NVlabs / NVAE

The Official PyTorch Implementation of "NVAE: A Deep Hierarchical Variational Autoencoder" (NeurIPS 2020 spotlight paper)
https://arxiv.org/abs/2007.03898
Other
999 stars 163 forks source link

FFHQ model checkpoint leads to out of memory even on single image inference #24

Closed bhoov closed 3 years ago

bhoov commented 3 years ago

I am trying to play with the results of the model with the pretrained checkpoints, however, I continue to get out of memory errors when passing even a single image through the model for inference.

I load the state_dict and args of the FFHQ pretrained checkpoint into the model and pass in a single image of shape (1,3,256,256), dtype torch.float32, with values between [0, 1] (per the LMDB DataLoader) into the model's forward pass. I am using a Tesla V100 16GB, torch==1.6.0, CUDA 11.0, and Ubuntu 18.04.

I did a bit of debugging -- it looks like this Out of Memory error occurs when passing the image through the loop over the dec_tower.

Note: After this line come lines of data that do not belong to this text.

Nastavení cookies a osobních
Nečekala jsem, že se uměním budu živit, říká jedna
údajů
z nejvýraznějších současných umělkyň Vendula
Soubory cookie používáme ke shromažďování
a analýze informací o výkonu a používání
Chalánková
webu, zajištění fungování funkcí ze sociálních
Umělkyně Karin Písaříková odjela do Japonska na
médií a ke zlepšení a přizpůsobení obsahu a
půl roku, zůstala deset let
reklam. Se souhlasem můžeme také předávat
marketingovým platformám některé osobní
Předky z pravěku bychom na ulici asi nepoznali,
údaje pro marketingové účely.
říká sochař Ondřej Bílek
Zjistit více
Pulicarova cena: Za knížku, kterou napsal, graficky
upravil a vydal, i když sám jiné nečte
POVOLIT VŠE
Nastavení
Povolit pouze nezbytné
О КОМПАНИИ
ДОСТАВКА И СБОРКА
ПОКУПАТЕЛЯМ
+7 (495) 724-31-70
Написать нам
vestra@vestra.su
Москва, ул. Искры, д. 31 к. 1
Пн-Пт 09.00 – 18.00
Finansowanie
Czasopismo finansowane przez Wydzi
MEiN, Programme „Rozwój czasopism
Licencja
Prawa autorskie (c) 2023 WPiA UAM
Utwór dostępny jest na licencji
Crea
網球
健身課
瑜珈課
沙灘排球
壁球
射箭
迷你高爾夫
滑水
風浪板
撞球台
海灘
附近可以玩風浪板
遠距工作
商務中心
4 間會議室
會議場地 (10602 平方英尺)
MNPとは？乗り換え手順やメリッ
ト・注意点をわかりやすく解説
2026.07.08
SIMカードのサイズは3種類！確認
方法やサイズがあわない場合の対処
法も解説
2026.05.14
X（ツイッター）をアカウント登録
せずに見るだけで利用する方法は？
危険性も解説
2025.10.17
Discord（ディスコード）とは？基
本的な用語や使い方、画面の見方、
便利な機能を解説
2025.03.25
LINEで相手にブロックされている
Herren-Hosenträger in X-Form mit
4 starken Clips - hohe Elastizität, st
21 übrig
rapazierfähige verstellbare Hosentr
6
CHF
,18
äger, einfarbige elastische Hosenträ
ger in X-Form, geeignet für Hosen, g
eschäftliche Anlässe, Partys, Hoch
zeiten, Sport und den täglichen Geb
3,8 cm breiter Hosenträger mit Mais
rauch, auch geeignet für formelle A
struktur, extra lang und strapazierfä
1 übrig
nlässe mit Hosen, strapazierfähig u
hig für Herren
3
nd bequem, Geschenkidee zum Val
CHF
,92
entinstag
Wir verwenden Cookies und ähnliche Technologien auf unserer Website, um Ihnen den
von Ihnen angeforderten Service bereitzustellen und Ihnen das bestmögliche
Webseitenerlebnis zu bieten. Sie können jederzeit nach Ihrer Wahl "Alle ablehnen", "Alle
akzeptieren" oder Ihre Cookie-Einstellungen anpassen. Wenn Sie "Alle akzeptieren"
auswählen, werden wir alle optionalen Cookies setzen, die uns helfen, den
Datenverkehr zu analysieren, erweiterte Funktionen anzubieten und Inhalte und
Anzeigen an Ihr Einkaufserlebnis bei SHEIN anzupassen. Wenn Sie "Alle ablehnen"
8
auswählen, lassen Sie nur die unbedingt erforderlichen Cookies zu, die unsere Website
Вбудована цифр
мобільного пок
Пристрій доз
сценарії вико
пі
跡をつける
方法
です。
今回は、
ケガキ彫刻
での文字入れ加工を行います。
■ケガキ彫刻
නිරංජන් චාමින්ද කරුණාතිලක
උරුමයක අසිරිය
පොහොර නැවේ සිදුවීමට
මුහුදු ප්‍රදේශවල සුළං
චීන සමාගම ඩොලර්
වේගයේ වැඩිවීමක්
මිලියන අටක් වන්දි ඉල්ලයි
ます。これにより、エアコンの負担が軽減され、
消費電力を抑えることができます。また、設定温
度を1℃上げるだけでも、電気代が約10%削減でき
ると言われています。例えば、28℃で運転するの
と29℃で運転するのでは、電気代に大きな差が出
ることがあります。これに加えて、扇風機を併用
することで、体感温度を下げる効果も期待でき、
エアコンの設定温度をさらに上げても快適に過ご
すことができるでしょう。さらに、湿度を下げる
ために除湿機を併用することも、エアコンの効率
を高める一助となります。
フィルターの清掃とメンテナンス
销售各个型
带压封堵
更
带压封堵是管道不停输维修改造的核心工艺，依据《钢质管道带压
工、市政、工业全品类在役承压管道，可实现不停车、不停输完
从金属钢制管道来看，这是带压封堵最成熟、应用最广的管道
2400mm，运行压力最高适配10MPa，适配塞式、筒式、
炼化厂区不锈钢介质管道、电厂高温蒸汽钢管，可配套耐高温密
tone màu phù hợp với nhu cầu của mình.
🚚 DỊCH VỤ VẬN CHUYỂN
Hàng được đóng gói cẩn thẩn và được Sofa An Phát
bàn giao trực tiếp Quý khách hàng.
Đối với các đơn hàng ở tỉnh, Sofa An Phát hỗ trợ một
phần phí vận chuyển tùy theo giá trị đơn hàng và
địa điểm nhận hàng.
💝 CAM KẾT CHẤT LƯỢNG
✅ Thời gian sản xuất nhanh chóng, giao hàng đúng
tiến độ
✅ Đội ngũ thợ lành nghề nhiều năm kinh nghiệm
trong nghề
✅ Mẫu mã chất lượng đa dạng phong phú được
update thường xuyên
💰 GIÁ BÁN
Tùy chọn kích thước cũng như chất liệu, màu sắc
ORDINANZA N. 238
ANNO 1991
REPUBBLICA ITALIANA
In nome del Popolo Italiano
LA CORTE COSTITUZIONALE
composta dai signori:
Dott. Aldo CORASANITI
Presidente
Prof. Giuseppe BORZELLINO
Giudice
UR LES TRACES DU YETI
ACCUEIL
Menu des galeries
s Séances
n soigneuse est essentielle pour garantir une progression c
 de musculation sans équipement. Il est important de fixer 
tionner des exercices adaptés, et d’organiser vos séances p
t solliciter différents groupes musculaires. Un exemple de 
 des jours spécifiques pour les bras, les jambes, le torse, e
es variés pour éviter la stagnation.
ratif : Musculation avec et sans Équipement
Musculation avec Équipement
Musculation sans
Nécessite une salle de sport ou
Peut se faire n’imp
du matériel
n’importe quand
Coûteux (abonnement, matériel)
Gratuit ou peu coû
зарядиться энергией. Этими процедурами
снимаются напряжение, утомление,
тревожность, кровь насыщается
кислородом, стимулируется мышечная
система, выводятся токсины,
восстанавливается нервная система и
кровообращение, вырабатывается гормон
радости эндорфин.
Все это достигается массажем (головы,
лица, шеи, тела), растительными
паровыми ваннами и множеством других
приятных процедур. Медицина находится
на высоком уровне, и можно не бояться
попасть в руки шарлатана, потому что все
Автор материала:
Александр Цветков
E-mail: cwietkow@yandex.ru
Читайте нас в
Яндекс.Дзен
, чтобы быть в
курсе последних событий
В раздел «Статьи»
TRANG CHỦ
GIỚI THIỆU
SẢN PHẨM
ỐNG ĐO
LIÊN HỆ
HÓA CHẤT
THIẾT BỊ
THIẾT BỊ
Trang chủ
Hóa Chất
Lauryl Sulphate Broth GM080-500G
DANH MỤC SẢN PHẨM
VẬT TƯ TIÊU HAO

Is there any reason, algorithmically, that the information for a single 256x256 image should consume more 16GB of GPU memory? Is there a memory leak somewhere?

Any insight and guidance on how to fix this would be appreciated.

bhoov commented 3 years ago

Figured it out. It looks like gradient tracking is on by default and calling model.eval() does not remove this. Running the forward pass in the with torch.no_grad(): context solved the issue. Closing.